Iraq's Attorneys Practicing in a State of Fear

Those Who Haven't Fled Prefer the Dictator's Law to None at All

By Nelson Hernandez and Saad al-Izzi
Washington Post Foreign Service
Saturday, June 10, 2006; Page A13

BAGHDAD -- "We are living in terror," Kamal Hamdoun, the head of Iraq's lawyers' union, said as he sat in a shadowy, cavernous office redolent of better days.

As usual, there was no electricity in Hamdoun's second-floor office in Baghdad's Mansour neighborhood. Sunlight slanted in through vertical blinds, shining on ornate chairs painted gold and a huge desk piled with legal folders.

"For example, I'm unable to move around freely," Hamdoun continued. "And there's a gun in my drawer."

He slid open a drawer of his desk, revealing a cocked Browning pistol.

"The control of the jungle is for those who have claws and fangs," he explained.

Such is the life of a lawyer in a nearly lawless society. Iraq's legal system, once one of the most secular in the Middle East, is a shambles. If a "Law and Order" spinoff were set in Baghdad, it would feature police who are afraid to investigate sectarian murders (or are complicit in them, many say), lawyers afraid to take either side of a case and risk the wrath of powerful militias or well-armed gangs, judges assassinated for the decisions they have handed down, and the occasional car bombing at the courthouse.

Two such bombings killed at least 17 people in May alone.

Iraq was hardly an example of blind justice before the 2003 invasion that toppled Saddam Hussein, who ensured that nearly all lawyers and judges were in thrall to his Baath Party. But for routine trials, Iraq's legal system, designed in the 1920s to resemble the Egyptian and French models, generally meted out fair justice guided by well-trained lawyers and judges.

"It was an impressive overall legal system, as long as we did not get into the political sphere," said Khaled Abou El Fadl, a law professor at UCLA and a scholar of Islamic law. "What we have consistently forgotten is how well-educated Iraqi academics are. They're sophisticated people who know quite a bit" about Western law and government.

Now, many of the best-educated have fled the country, and yet life goes on in the lawyers' union, Iraq's equivalent of a bar association, which has 42,000 members nationwide. Well-dressed attorneys flitted in and out of Hamdoun's office quietly, asking the union leader to sign papers. Downstairs, they met in the dark, cigarette smoke-filled cafeteria below Hamdoun's office, where they talked shop with each other or their clients. Their sentiment was unanimous: They preferred the dictator's law to none at all.

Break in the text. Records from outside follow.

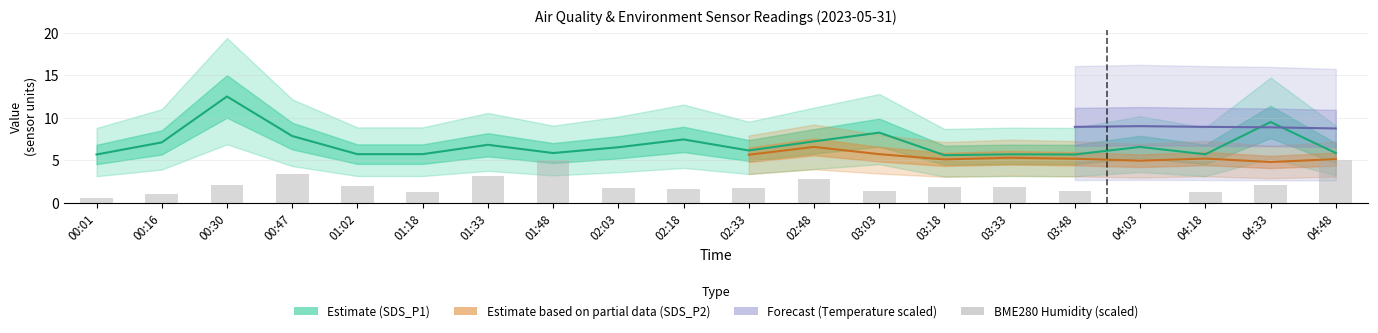

What is the label of the 3rd bar from the left?

00:30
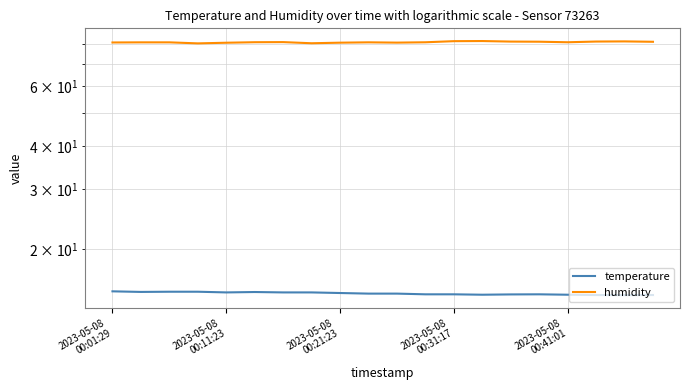

True or false: humidity and temperature intersect in this chart.

False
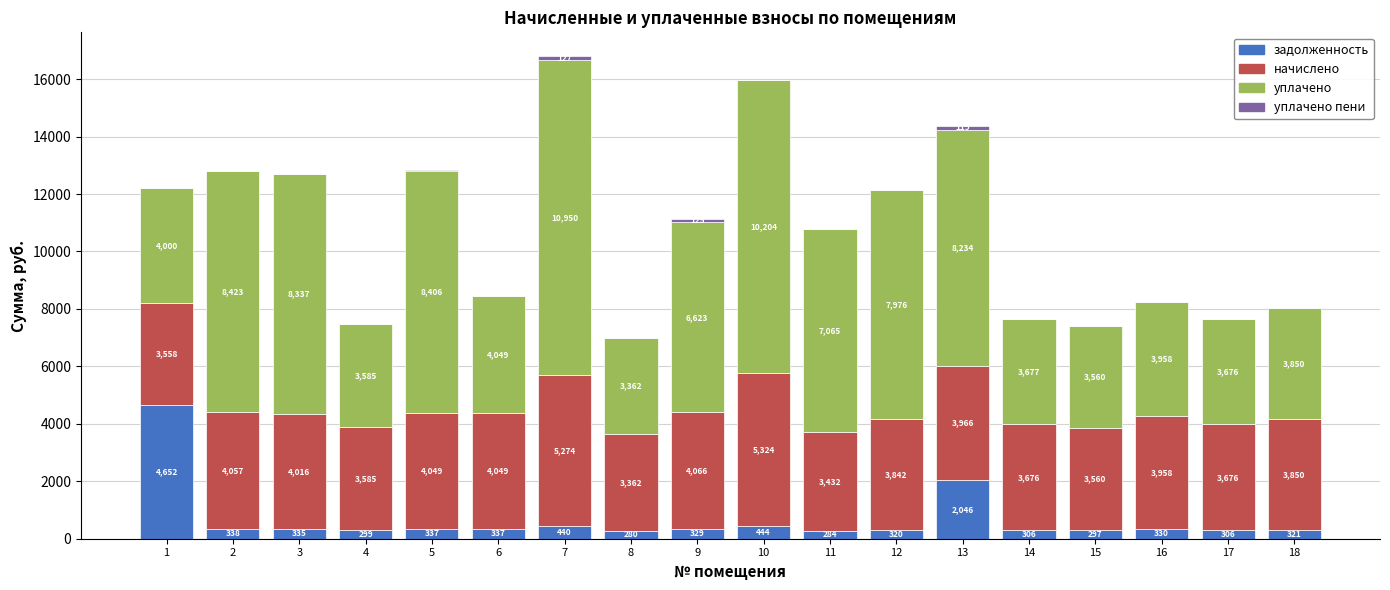

At which label is задолженность closest to 2465?

13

"We were waiting for the day when Saddam was gone," said one lawyer, Ali Gatie al-Jubouri, who spent nine years studying engineering in Michigan, only to become a lawyer after he inherited a fortune in property from his father. "But now we feel sorry that Saddam's days are over. It's a tragedy."

The lawyers, along with American legal scholars, almost unanimously blame the United States -- particularly the Coalition Provisional Authority, which administered Iraq in the year after Hussein's government fell.